Уже тут мы узнаём ведущую черту этого человека: прозрачную доверчивость, от собственной чистоты. Свой меморандум он раздаёт печатать по частям служебным машинисткам (других у него нет, он не знает таких путей) - полагая (!- он служил в наших учреждениях - и не служил в них, парил!), что у этих секретных машинисток не достанет развития вникнуть в смысл, а по частям - восстановить целое. Но у них достало развития снести каждая свою долю копий - в спецчасть, и та читала меморандум Сахарова ещё прежде, чем он разложил экземпляры на своем столе, готовя Самиздат. Сахаров был менее всего приспособлен (и потому - более всех готов!) вступить в единоборство с бессердечным зорким хватким, неупустительным тоталитаризмом! В последнюю минуту министр атомной промышленности пытался отговорить, остановить Сахарова, предупреждал о последствиях, - напрасно. Как ребёнок не понимает надписи "эпидемическая зона", так беззащитно побрёл Сахаров от сытой, мордатой, счастливой касты - к униженным и оскорблённым. И - кто ещё мог это, кроме ребёнка? - напоследок положил у покидаемого порога "лишние деньги", заплаченные ему государством "ни за что" - 150 тысяч хрущёвскими новыми деньгами, 1,5 миллиона сталинскими.
Когда Сахаров ещё не знал либерального-самиздатского-мыслящего мира, на поддержку к нему пришёл молодой бесстрашный историк (с его грандиозными выводами, что всемирная закономерность была загублена одним неудачным характером) - как же не обрадоваться союзнику! как же не испытать на себе его влияния! Прочтите в первом сахаровском меморандуме - какие реверансы, какое почтение снизу вверх к Рою Медведеву. Виснущие предметы отягчают воздушный шар. Предполагаю, что задержка сахаровского взлёта значительно объясняется этим влиянием Роя Медведева, с кем сотрудничество отпечатлелось на совместных документах узостью мысли, а когда Сахаров выбился из марксистских ущербностей, закончилось выстрелом земля-воздух в спину аэронавту.

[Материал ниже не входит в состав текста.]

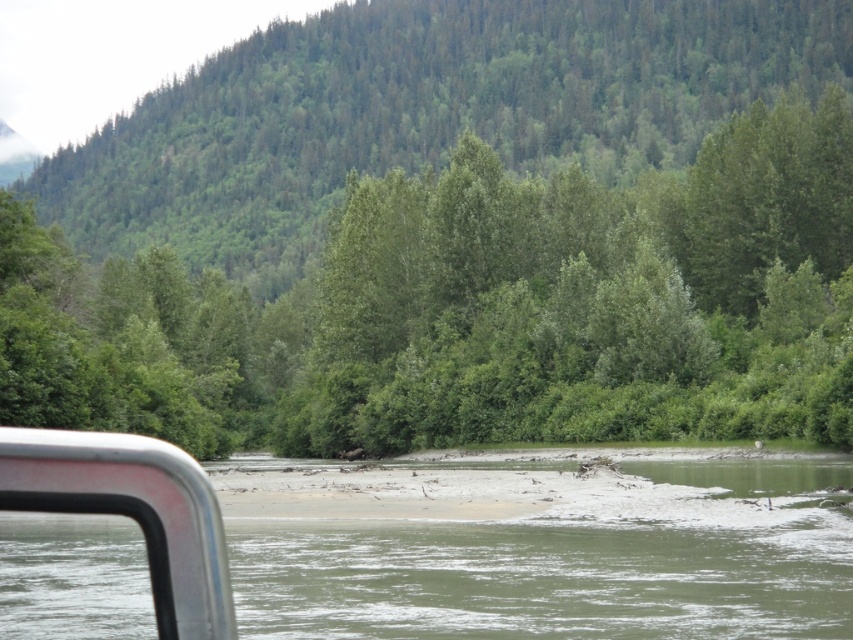
Does green leafy forest at upper center have a greater height compared to greenish-brown sediment at center?

Indeed, green leafy forest at upper center has a greater height compared to greenish-brown sediment at center.

Identify the location of green leafy forest at upper center. (457, 234).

Я встретился с Сахаровым первый раз в конце августа 68-го года, тотчас после нашей оккупации Чехословакии и вскоре после выхода его меморандума. Он ещё тогда не был выпущен из положения особосекретной и особо-охраняемой личности: он не имел права звонить по телефону-автомату, а только по своему служебному и домашнему; не мог посещать произвольных домов или мест, кроме нескольких определённых, проверенных, о которых известно, что он бывает там; телохранители его то ходили за ним, то нет, он наперёд не мог этого знать. Поэтому мою встречу с ним было весьма трудно устроить. К счастью, нашёлся такой дом, где я уже был однажды, а он имел обычай бывать там. Так мы встретились.
С первого вида и первых же слов он производит обаятельное впечатление: высокий рост, совершенная открытость, светлая мягкая улыбка, светлый взгляд, тёпло-гортанный голос и значительное грассирование, к которому потом привыкаешь. Несмотря на духоту, он был старомодно-заботливо в затянутом галстуке, тугом воротнике, в пиджаке, лишь в ходе беседы расстёгнутом - от своей старомосковской интеллигентской семьи, очевидно, унаследованное. Мы просидели с ним четыре вечерних часа, для меня уже довольно поздних, так что я соображал неважно и говорил не лучшим образом. Ещё и перебивали нас, не всегда давая быть вдвоём. Ещё и необычно было первое ощущение - вот, дотронься, в синеватом пиджачном рукаве - лежит рука, давшая миру водородную бомбу!
Я был, наверно, недостаточно вежлив и излишне настойчив в критике, хотя сообразил это уже потом: не благодарил, не поздравлял, а всё критиковал, опровергал, оспаривал его меморандум, да ещё без хорошо подготовленной системы, увы, как-то не сообразил, что она понадобится. И именно вот в этой моей дурной двухчасовой критике он меня и покорил! - он ни в чем не обиделся, хотя поводы были, он ненастойчиво возражал, объяснял, слабо-растерянно улыбался, - а не обиделся ни разу, нисколько - признак большой, щедрой души. (Кстати, один из аргументов его был: почему он так преимущественно занят разбором проблем чужих, а не своих, советских? - ему больно наносить ущерб своей стране! Не связь доводов переклонила его так, а вот это чувство сыновней любви, застенчивое чувство вело его! Я этого не оценил тогда, подпирала меня пружина лагерного прошлого, и я всё указывал ему на пороки аргументации и группировки фактов.)
Потом мы примерялись, не можем ли как-то выступить насчёт Чехословакии, - но не находили, кого бы собрать для сильного выступления: все именитые отказывались поголовно.